Inspired by the Indian government's cleanliness initiative Swachh Bharat, Sri Lanka said today it will establish a regional centre for research and development to improve access to toilets in South Asia.
Inspired by the Indian government’s cleanliness initiative Swachh Bharat, Sri Lanka said today it will establish a regional centre for research and development to improve access to toilets in South Asia. City Planning and Water Supply minister Rauff Hakeem praised Prime Minister Narendra Modi for his “ambitious” programme and said Sri Lanka will host a three-day meeting from Monday to review progress in improving access to proper sanitation in South Asian countries. “Sanitation has become the most challenging social service priority in the South Asian region,” the minister said. Sri Lanka will establish a regional centre for research and development to improve access to toilets in South Asia which is home to over a fifth of humanity, Hakeem said. He added that the country was way ahead of others in toilet use.
Some 98.5 per cent of Sri Lankans have access to proper toilets while open defecation has dropped to about 1 per cent compared with 14 per cent a few years ago. “India has the largest number of people still defecating in the open, but Prime Minister Narendra Modi has launched an ambitious initiative to eliminate the practice by 2019 under Swachh Bharat,” he said.
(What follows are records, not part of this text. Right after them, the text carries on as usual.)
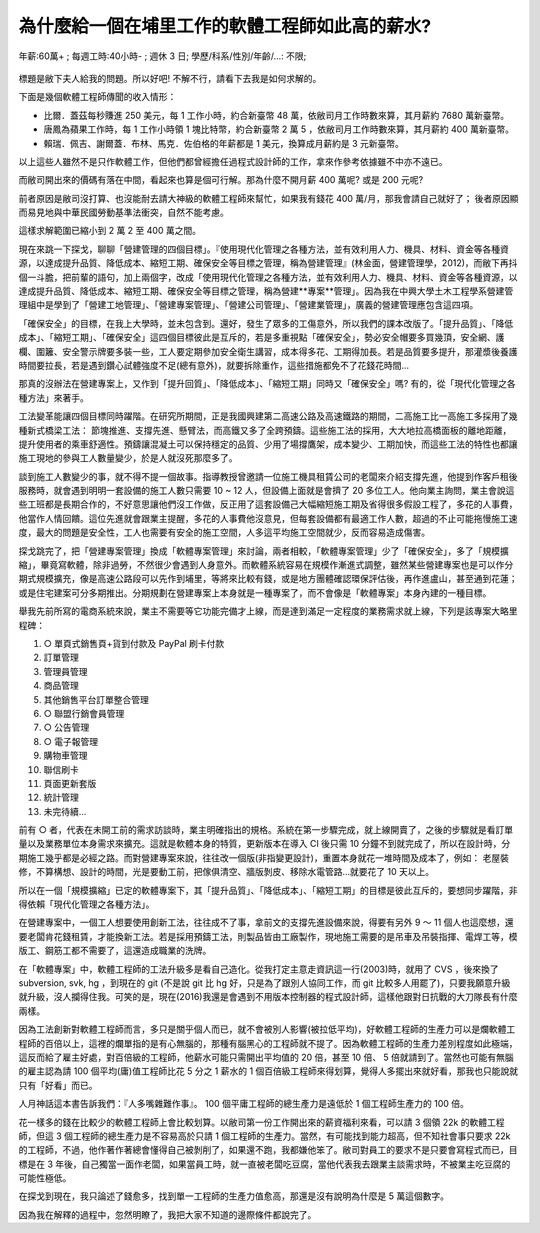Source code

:為什麼給一個在埔里工作的軟體工程師如此高的薪水?
================================================================================

.. figure:: why_give_such_high_salary_for_a_software_job_in_puli.png
    :width: 600px
    :align: center

    年薪:60萬+ ; 每週工時:40小時- ; 週休 3 日; 學歷/科系/性別/年齡/...: 不限;

標題是敝下夫人給我的問題。所以好吧! 不解不行，請看下去我是如何求解的。

.. more::

下面是幾個軟體工程師傳聞的收入情形：

* 比爾．蓋茲每秒賺進 250 美元，每 1 工作小時，約合新臺幣 48 萬，依敝司月工作時數來算，其月薪約 7680 萬新臺幣。
* 唐鳳為蘋果工作時，每 1 工作小時領 1 塊比特幣，約合新臺幣 2 萬 5 ，依敝司月工作時數來算，其月薪約 400 萬新臺幣。
* 賴瑞．佩吉、謝爾蓋．布林、馬克．佐伯格的年薪都是 1 美元，換算成月薪約是 3 元新臺幣。

以上這些人雖然不是只作軟體工作，但他們都曾經擔任過程式設計師的工作，拿來作參考依據雖不中亦不遠已。

而敝司開出來的價碼有落在中間，看起來也算是個可行解。那為什麼不開月薪 400 萬呢? 或是 200 元呢?

前者原因是敝司沒打算、也沒能耐去請大神級的軟體工程師來幫忙，如果我有錢花 400 萬/月，那我會請自己就好了； 後者原因顯而易見地與中華民國勞動基準法衝突，自然不能考慮。

這樣求解範圍已縮小到 2 萬 2 至 400 萬之間。

現在來跳一下探戈，聊聊「營建管理的四個目標」。『使用現代化管理之各種方法，並有效利用人力、機具、材料、資金等各種資源，以達成提升品質、降低成本、縮短工期、確保安全等目標之管理，稱為營建管理』(林金面，營建管理學，2012)，而敝下再抖個一斗膽，把前輩的語句，加上兩個字，改成「使用現代化管理之各種方法，並有效利用人力、機具、材料、資金等各種資源，以達成提升品質、降低成本、縮短工期、確保安全等目標之管理，稱為營建**專案**管理」。因為我在中興大學土木工程學系營建管理組中是學到了「營建工地管理」、「營建專案管理」、「營建公司管理」、「營建業管理」，廣義的營建管理應包含這四項。

「確保安全」的目標，在我上大學時，並未包含到。還好，發生了眾多的工傷意外，所以我們的課本改版了。「提升品質」、「降低成本」、「縮短工期」、「確保安全」這四個目標彼此是互斥的，若是多重視點「確保安全」，勢必安全帽要多買幾頂，安全網、護欄、圍籬、安全警示牌要多裝一些，工人要定期參加安全衛生講習，成本得多花、工期得加長。若是品質要多提升，那灌漿後養護時間要拉長，若是遇到鑽心試體強度不足(總有意外)，就要拆除重作，這些措施都免不了花錢花時間…

那真的沒辦法在營建專案上，又作到「提升回質」、「降低成本」、「縮短工期」同時又「確保安全」嗎? 有的，從「現代化管理之各種方法」來著手。

工法變革能讓四個目標同時躍階。在研究所期間，正是我國興建第二高速公路及高速鐵路的期間，二高施工比一高施工多採用了幾種新式橋梁工法： 節塊推進、支撐先進、懸臂法，而高鐵又多了全跨預鑄。這些施工法的採用，大大地拉高橋面板的離地距離，提升使用者的乘車舒適性。預鑄讓混凝土可以保持穩定的品質、少用了場撐鷹架，成本變少、工期加快，而這些工法的特性也都讓施工現地的參與工人數量變少，於是人就沒死那麼多了。

談到施工人數變少的事，就不得不提一個故事。指導教授曾邀請一位施工機具租賃公司的老闆來介紹支撐先進，他提到作客戶租後服務時，就會遇到明明一套設備的施工人數只需要 10 ~ 12 人，但設備上面就是會擠了 20 多位工人。他向業主詢問，業主會說這些工班都是長期合作的，不好意思讓他們沒工作做，反正用了這套設備己大幅縮短施工期及省得很多假設工程了，多花的人事費，他當作人情回饋。這位先進就會跟業主提醒，多花的人事費他沒意見，但每套設備都有最適工作人數，超過的不止可能拖慢施工速度，最大的問題是安全性，工人也需要有安全的施工空間，人多這平均施工空間就少，反而容易造成傷害。

探戈跳完了，把「營建專案管理」換成「軟體專案管理」來討論，兩者相較，「軟體專案管理」少了「確保安全」，多了「規模擴縮」，畢竟寫軟體，除非過勞，不然很少會遇到人身意外。而軟體系統容易在規模作漸進式調整，雖然某些營建專案也是可以作分期式規模擴充，像是高速公路段可以先作到埔里，等將來比較有錢，或是地方團體確認環保評估後，再作進盧山，甚至通到花蓮；或是住宅建案可分多期推出。分期規劃在營建專案上本身就是一種專案了，而不會像是「軟體專案」本身內建的一種目標。

舉我先前所寫的電商系統來說，業主不需要等它功能完備才上線，而是達到滿足一定程度的業務需求就上線，下列是該專案大略里程碑：

1. ○ 單頁式銷售頁+貨到付款及 PayPal 刷卡付款
#. 訂單管理
#. 管理員管理
#. 商品管理
#. 其他銷售平台訂單整合管理
#. ○ 聯盟行銷會員管理
#. ○ 公告管理
#. ○ 電子報管理
#. 購物車管理
#. 聯信刷卡
#. 頁面更新套版
#. 統計管理
#. 未完待續…

前有 ○ 者，代表在未開工前的需求訪談時，業主明確指出的規格。系統在第一步驟完成，就上線開賣了，之後的步驟就是看訂單量以及業務單位本身需求來擴充。這就是軟體本身的特質，更新版本在導入 CI 後只需 10 分鐘不到就完成了，所以在設計時，分期施工幾乎都是必經之路。而對營建專案來說，往往改一個版(非指變更設計)，重置本身就花一堆時間及成本了，例如： 老屋裝修，不算構想、設計的時間，光是要動工前，把傢俱清空、牆版剝皮、移除水電管路…就要花了 10 天以上。

所以在一個「規模擴縮」已定的軟體專案下，其「提升品質」、「降低成本」、「縮短工期」的目標是彼此互斥的，要想同步躍階，非得依賴「現代化管理之各種方法」。

在營建專案中，一個工人想要使用創新工法，往往成不了事，拿前文的支撐先進設備來說，得要有另外 9 ～ 11 個人也這麼想，還要老闆肯花錢租賃，才能換新工法。若是採用預鑄工法，則製品皆由工廠製作，現地施工需要的是吊車及吊裝指揮、電焊工等，模版工、鋼筋工都不需要了，這還造成職業的洗牌。

在「軟體專案」中，軟體工程師的工法升級多是看自己造化。從我打定主意走資訊這一行(2003)時，就用了 CVS ，後來換了 subversion, svk, hg ，到現在的 git (不是說 git 比 hg 好，只是為了跟別人協同工作，而 git 比較多人用罷了)，只要我願意升級就升級，沒人攔得住我。可笑的是，現在(2016)我還是會遇到不用版本控制器的程式設計師，這樣他跟對日抗戰的大刀隊長有什麼兩樣。

因為工法創新對軟體工程師而言，多只是關乎個人而已，就不會被別人影響(被拉低平均)，好軟體工程師的生產力可以是爛軟體工程師的百倍以上，這裡的爛單指的是有心無腦的，那種有腦黑心的工程師就不提了。因為軟體工程師的生產力差別程度如此極端，這反而給了雇主好處，對百倍級的工程師，他薪水可能只需開出平均值的 20 倍，甚至 10 倍、 5 倍就請到了。當然也可能有無腦的雇主認為請 100 個平均(庸)值工程師比花 5 分之 1 薪水的 1 個百倍級工程師來得划算，覺得人多擺出來就好看，那我也只能說就只有「好看」而已。

人月神話這本書告訴我們：『人多嘴雜難作事』。 100 個平庸工程師的總生產力是遠低於 1 個工程師生產力的 100 倍。

花一樣多的錢在比較少的軟體工程師上會比較划算。以敝司第一份工作開出來的薪資福利來看，可以請 3 個領 22k 的軟體工程師，但這 3 個工程師的總生產力是不容易高於只請 1 個工程師的生產力。當然，有可能找到能力超高，但不知社會事只要求 22k 的工程師，不過，他作著作著總會懂得自己被剝削了，如果還不跑，我都嫌他笨了。敝司對員工的要求不是只要會寫程式而已，目標是在 3 年後，自己獨當一面作老闆，如果當員工時，就一直被老闆吃豆腐，當他代表我去跟業主談需求時，不被業主吃豆腐的可能性極低。

在探戈到現在，我只論述了錢愈多，找到單一工程師的生產力值愈高，那還是沒有說明為什麼是 5 萬這個數字。

因為我在解釋的過程中，忽然明瞭了，我把大家不知道的邊際條件都說完了。











.. author:: default
.. categories:: none
.. tags:: none
.. comments::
He said Sri Lanka will host the secretariat for the South Asian Regional Centre for Sanitation and it will shortly be opened in Kandy.
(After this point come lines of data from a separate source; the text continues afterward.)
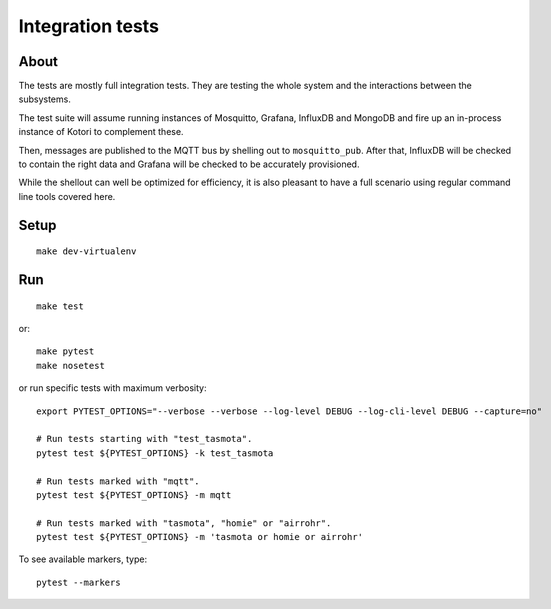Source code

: #################
Integration tests
#################

*****
About
*****
The tests are mostly full integration tests. They are testing the whole system
and the interactions between the subsystems.

The test suite will assume running instances of Mosquitto, Grafana, InfluxDB and
MongoDB and fire up an in-process instance of Kotori to complement these.

Then, messages are published to the MQTT bus by shelling out to ``mosquitto_pub``.
After that, InfluxDB will be checked to contain the right data and Grafana will
be checked to be accurately provisioned.

While the shellout can well be optimized for efficiency, it is also pleasant
to have a full scenario using regular command line tools covered here.


*****
Setup
*****
::

    make dev-virtualenv


***
Run
***
::

    make test

or::

    make pytest
    make nosetest

or run specific tests with maximum verbosity::

    export PYTEST_OPTIONS="--verbose --verbose --log-level DEBUG --log-cli-level DEBUG --capture=no"

    # Run tests starting with "test_tasmota".
    pytest test ${PYTEST_OPTIONS} -k test_tasmota

    # Run tests marked with "mqtt".
    pytest test ${PYTEST_OPTIONS} -m mqtt

    # Run tests marked with "tasmota", "homie" or "airrohr".
    pytest test ${PYTEST_OPTIONS} -m 'tasmota or homie or airrohr'


To see available markers, type::

    pytest --markers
The centre will undertake research and development and be a hub for regional excellence in toilet hygiene. Two years ago, Indian cricket legend Sachin Tendulkar had launched an initiative in Sri Lanka to improve hygiene among children in South Asia. Launched on October 2, 2014 by Prime Minister Modi, Swachh Bharat Abhiyan is India’s largest ever cleanliness drive with 3 million government employees, especially school and college students, participating in the campaign. The programme’s objectives are to reduce or eliminate open defecation through the construction of individual, cluster and community toilets. The government is aiming to achieve an Open-Defecation Free (ODF) India by October 2, 2019, the 150th birth anniversary of Mahatma Gandhi, by constructing 12 million toilets in rural India at a projected cost of Rs 1.96 lakh crore (USD 30 billion).